### What needs to be done:
Nothing should appear in the answer except the lines from the one containing "26: (661, 400, 0.65)" through the end of the records below, written out exactly.
-- Input records follows --
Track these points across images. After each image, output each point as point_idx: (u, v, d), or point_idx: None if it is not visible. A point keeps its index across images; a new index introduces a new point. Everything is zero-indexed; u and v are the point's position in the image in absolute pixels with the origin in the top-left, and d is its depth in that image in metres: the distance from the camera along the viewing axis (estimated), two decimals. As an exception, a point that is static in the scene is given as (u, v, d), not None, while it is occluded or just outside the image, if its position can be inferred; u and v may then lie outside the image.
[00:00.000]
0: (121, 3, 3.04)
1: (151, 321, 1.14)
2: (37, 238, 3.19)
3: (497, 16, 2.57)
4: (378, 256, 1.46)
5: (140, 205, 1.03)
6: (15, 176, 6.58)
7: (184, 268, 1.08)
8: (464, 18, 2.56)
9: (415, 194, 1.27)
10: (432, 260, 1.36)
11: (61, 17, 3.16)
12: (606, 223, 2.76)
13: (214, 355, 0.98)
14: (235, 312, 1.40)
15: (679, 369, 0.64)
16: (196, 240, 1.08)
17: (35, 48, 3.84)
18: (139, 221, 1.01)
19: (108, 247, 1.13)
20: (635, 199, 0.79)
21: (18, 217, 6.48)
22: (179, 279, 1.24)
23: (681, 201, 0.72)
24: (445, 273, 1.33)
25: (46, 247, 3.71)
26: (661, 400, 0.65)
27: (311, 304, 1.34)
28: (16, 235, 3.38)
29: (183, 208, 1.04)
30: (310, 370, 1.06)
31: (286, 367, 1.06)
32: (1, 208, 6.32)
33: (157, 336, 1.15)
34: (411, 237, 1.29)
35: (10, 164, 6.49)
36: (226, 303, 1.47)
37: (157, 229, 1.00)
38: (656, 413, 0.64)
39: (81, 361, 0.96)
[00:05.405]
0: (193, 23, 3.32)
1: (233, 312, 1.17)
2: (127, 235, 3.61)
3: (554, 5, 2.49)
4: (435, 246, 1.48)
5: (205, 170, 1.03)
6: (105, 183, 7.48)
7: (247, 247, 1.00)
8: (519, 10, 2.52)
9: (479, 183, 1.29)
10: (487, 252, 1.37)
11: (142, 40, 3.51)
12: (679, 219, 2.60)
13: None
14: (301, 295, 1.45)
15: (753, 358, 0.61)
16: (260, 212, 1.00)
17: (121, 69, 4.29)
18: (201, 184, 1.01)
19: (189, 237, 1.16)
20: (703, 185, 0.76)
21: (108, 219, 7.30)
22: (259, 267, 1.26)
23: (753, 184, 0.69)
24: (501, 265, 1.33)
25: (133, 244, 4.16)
-- Input records concluded --
### Task solution:
26: (661, 400, 0.65)
27: (311, 304, 1.34)
28: (16, 235, 3.38)
29: (183, 208, 1.04)
30: (310, 370, 1.06)
31: (286, 367, 1.06)
32: (1, 208, 6.32)
33: (157, 336, 1.15)
34: (411, 237, 1.29)
35: (10, 164, 6.49)
36: (226, 303, 1.47)
37: (157, 229, 1.00)
38: (656, 413, 0.64)
39: (81, 361, 0.96)
[00:05.405]
0: (193, 23, 3.32)
1: (233, 312, 1.17)
2: (127, 235, 3.61)
3: (554, 5, 2.49)
4: (435, 246, 1.48)
5: (205, 170, 1.03)
6: (105, 183, 7.48)
7: (247, 247, 1.00)
8: (519, 10, 2.52)
9: (479, 183, 1.29)
10: (487, 252, 1.37)
11: (142, 40, 3.51)
12: (679, 219, 2.60)
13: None
14: (301, 295, 1.45)
15: (753, 358, 0.61)
16: (260, 212, 1.00)
17: (121, 69, 4.29)
18: (201, 184, 1.01)
19: (189, 237, 1.16)
20: (703, 185, 0.76)
21: (108, 219, 7.30)
22: (259, 267, 1.26)
23: (753, 184, 0.69)
24: (501, 265, 1.33)
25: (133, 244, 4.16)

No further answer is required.